American cinematographer

James Blaine Shackelford (20 September 1886 – 5 August 1969) was a cinematographer. Born Wichita, Kansas, he was the son of Joel M. Shackelford. Young James grew up in the home of a guardian, Jerome Brooks, a farmer, in Enid, Oklahoma. James Shackelford died in Los Angeles, California.

==Career==
Shackelford was a cinematographer for Roy Chapman Andrews, an American explorer, adventurer, naturalist and director of the American Museum of Natural History. He accompanied Andrews on a series of expeditions through the fragmented China of the early 20th century into the Gobi Desert and Mongolia. The expeditions made important discoveries and brought the first-known fossil dinosaur eggs to the museum.

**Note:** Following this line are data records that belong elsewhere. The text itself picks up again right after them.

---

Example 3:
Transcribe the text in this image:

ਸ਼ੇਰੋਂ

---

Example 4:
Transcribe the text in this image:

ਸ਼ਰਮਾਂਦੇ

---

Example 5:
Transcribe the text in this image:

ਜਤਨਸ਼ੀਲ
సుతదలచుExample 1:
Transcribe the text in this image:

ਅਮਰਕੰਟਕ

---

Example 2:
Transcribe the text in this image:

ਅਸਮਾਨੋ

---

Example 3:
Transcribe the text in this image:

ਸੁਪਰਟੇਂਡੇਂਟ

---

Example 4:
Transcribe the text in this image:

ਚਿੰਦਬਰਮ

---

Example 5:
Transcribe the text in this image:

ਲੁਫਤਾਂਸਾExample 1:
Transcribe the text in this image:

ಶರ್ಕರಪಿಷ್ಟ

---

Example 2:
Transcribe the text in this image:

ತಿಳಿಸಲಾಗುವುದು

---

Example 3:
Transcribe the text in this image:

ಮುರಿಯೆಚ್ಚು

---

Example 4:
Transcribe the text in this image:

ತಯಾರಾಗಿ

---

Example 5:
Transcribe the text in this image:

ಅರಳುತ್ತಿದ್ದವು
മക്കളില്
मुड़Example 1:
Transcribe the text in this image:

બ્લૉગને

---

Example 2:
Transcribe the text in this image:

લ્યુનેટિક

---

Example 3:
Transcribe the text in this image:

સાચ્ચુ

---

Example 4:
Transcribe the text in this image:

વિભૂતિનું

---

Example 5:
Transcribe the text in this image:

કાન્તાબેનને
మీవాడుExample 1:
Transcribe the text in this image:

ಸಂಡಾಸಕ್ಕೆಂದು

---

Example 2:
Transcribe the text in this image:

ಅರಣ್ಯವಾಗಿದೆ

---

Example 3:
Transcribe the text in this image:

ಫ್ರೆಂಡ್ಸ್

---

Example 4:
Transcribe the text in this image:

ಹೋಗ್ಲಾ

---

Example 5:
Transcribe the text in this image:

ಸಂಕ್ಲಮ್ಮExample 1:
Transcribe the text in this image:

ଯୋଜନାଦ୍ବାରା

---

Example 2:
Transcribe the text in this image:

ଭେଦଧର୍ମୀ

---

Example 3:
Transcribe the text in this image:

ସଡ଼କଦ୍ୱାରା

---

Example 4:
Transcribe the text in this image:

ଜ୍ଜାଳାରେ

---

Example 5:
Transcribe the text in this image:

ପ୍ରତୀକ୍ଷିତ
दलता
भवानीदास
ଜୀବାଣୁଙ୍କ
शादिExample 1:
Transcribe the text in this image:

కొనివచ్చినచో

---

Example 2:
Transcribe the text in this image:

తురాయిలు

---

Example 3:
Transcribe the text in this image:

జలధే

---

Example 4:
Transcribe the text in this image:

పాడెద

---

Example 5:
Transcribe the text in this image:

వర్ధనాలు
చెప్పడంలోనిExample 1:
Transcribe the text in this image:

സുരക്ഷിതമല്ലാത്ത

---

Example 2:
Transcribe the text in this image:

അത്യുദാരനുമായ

In 1933, Shackelford and George Dromgold traveled to the Great Barrier Reef and Papua, spending three months at Fiji. At Suva, they observed and analyzed fire-walking. Dromgold wrote a book, Two Lugs on a Lugger, with photographs by Shackelford, describing their adventures.

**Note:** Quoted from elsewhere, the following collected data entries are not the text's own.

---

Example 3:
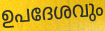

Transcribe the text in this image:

ഉപദേശവും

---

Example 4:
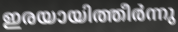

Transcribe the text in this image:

ഇരയായിത്തീർന്നു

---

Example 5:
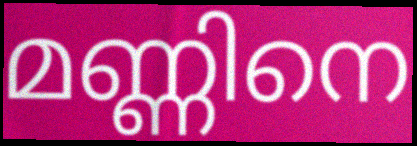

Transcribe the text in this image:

മണ്ണിനെ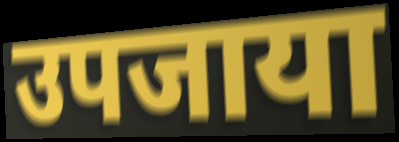
उपजाया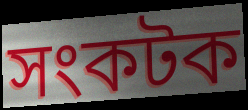
সংকটক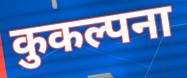
कुकल्पनाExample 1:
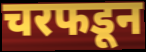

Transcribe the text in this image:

चरफडून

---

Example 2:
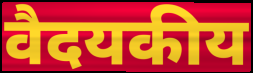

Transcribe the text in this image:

वैदयकीय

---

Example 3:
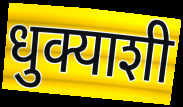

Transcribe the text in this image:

धुक्याशी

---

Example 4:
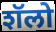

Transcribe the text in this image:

शॅलो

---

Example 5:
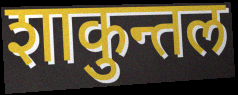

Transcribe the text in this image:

शाकुन्तल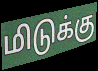
மிடுக்கு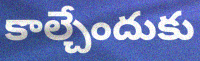
కాల్చేందుకు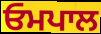
ਓਮਪਾਲ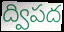
ద్విపద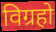
विग्रहो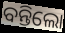
ବନ୍ତିଲୋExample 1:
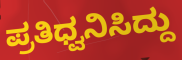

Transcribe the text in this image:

ಪ್ರತಿಧ್ವನಿಸಿದ್ದು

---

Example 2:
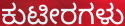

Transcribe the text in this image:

ಕುಟೀರಗಳು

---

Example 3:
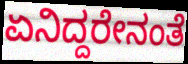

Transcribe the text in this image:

ಏನಿದ್ದರೇನಂತೆ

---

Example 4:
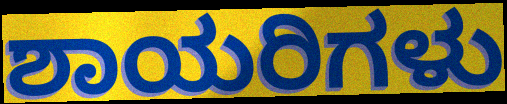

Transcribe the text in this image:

ಶಾಯರಿಗಳು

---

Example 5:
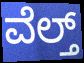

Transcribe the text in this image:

ವೆಲ್ತ್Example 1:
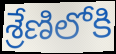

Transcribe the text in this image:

శ్రేణిలోకి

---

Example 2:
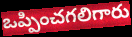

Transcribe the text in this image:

ఒప్పించగలిగారు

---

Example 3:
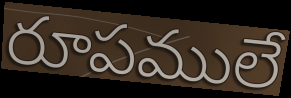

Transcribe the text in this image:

రూపములే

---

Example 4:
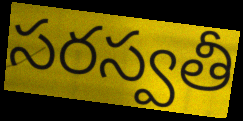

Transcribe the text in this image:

సరస్వతీ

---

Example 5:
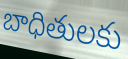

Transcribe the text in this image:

బాధితులకు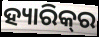
ହ୍ୟାରିକ୍‌ର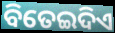
ବିତେଇଦିଏ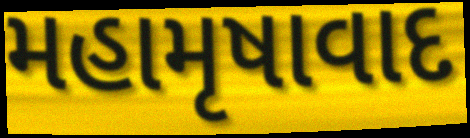
મહામૃષાવાદ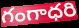
గంగాధరిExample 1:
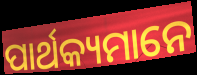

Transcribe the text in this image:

ପାର୍ଥକ୍ୟମାନେ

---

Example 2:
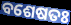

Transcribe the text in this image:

ବଶେଷତଃ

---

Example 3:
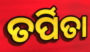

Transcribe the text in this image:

ତର୍ପିତା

Shackelford was cinematographer for the film crew of Clyde E. Elliott, Charles E. Ford and James Dannaldson, which shot some 260,000 feet of film on the lower reaches of the Amazon River in Spring 1942. The film became Frank Buck's popular movie Jacaré. The group spent three and a half months at Para, at the mouth of the Amazon, usually within a day's journey of the city, so that they could return to civilization for the night. The company's most primitive adventure occurred on Marajó Island, at the mouth of the Amazon, where they spent four weeks. They ran out of imported food and had to subsist for five days on moldy doughnuts filled with small worms and on chickens which seemed to be 90 percent vulture.

Shackelford's later career included work in The Bells in Old Town (1946, Klockorna i Gamla sta'n was the original Swedish title).